**Material provided:**
_ _ _ _ _ _ _

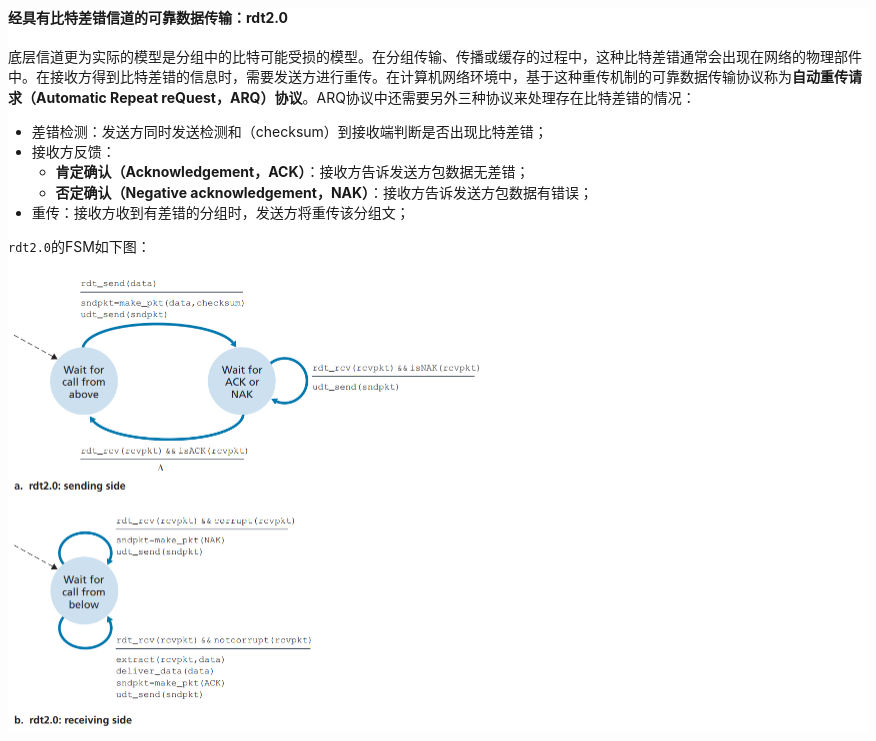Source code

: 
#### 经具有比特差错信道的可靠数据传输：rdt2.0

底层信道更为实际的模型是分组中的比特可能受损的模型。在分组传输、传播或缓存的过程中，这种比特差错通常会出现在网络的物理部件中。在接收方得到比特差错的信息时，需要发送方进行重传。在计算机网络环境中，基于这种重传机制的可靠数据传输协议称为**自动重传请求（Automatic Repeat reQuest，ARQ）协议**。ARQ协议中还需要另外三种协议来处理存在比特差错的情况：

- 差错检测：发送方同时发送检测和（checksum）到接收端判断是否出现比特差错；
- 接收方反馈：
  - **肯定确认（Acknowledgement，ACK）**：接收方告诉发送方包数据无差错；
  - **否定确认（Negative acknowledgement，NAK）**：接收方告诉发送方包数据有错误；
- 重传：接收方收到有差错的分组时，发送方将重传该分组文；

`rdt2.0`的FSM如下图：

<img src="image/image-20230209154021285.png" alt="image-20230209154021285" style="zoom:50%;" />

_ _ _ _ _ _ _

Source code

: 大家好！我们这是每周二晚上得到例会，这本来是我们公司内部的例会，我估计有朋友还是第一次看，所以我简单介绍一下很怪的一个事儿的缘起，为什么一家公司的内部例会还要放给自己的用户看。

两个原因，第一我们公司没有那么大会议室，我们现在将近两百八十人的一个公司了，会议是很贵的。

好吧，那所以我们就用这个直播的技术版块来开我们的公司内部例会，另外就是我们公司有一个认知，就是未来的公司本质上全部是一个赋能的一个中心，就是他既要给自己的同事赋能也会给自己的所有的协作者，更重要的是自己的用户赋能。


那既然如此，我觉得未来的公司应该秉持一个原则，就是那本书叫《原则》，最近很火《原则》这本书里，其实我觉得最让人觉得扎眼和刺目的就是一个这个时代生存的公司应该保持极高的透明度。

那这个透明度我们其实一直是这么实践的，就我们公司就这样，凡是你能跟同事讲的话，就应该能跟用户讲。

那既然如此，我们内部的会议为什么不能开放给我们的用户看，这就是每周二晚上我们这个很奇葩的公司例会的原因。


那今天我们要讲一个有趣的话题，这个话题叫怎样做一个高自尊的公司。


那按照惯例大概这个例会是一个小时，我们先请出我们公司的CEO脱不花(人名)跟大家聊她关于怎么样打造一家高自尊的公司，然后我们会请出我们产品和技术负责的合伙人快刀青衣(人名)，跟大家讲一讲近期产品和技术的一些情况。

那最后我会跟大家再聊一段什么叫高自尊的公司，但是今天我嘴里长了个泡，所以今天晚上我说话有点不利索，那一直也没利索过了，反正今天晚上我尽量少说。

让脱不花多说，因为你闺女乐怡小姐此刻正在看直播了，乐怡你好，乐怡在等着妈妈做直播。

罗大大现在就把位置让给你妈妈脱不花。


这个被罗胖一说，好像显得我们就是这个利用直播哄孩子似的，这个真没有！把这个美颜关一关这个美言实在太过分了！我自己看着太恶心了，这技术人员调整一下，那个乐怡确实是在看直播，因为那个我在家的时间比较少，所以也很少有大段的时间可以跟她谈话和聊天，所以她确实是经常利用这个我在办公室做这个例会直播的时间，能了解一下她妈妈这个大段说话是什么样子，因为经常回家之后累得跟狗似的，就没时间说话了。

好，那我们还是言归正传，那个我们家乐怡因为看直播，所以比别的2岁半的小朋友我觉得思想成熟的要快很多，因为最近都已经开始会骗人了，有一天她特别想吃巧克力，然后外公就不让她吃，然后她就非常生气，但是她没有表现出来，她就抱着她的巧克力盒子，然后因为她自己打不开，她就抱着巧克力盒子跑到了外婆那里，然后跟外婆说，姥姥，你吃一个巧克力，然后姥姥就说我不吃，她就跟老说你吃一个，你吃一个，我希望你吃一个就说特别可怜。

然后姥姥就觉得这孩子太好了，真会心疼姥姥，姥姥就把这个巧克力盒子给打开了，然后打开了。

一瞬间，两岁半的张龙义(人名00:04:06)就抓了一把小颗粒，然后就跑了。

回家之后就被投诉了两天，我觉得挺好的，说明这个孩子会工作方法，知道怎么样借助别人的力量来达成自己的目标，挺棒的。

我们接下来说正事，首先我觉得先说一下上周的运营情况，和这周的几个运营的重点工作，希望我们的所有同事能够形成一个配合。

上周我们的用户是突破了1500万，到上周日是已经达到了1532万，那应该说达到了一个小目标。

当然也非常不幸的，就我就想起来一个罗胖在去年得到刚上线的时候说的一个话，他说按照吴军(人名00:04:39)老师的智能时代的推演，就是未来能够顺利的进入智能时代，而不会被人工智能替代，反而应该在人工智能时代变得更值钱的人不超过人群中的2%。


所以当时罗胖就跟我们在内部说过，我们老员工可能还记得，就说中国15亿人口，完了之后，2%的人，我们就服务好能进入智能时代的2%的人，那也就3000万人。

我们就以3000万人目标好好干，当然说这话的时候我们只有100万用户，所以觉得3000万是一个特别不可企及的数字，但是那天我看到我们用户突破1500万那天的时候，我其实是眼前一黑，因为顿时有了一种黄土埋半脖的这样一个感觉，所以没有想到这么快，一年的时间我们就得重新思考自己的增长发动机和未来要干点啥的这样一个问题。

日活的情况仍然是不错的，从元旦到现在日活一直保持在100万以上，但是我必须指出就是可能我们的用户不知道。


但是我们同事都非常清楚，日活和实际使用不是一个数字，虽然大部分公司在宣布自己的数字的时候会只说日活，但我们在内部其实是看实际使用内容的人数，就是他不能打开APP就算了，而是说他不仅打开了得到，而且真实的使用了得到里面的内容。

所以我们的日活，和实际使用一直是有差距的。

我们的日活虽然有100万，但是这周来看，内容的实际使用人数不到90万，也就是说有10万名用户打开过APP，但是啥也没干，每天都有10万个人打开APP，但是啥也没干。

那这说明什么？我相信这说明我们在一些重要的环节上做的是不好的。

_ _ _ _ _ _ _

**Exercise objective:** Pull out, word for word, the lines of the data from the one containing "我们的日活虽然有100万，但" through the one containing "那这说明什么？我相信这说明我们在一些重要的环节上做的是不好的。", with both ends included.

**Result of this exercise:**
我们的日活虽然有100万，但是这周来看，内容的实际使用人数不到90万，也就是说有10万名用户打开过APP，但是啥也没干，每天都有10万个人打开APP，但是啥也没干。

那这说明什么？我相信这说明我们在一些重要的环节上做的是不好的。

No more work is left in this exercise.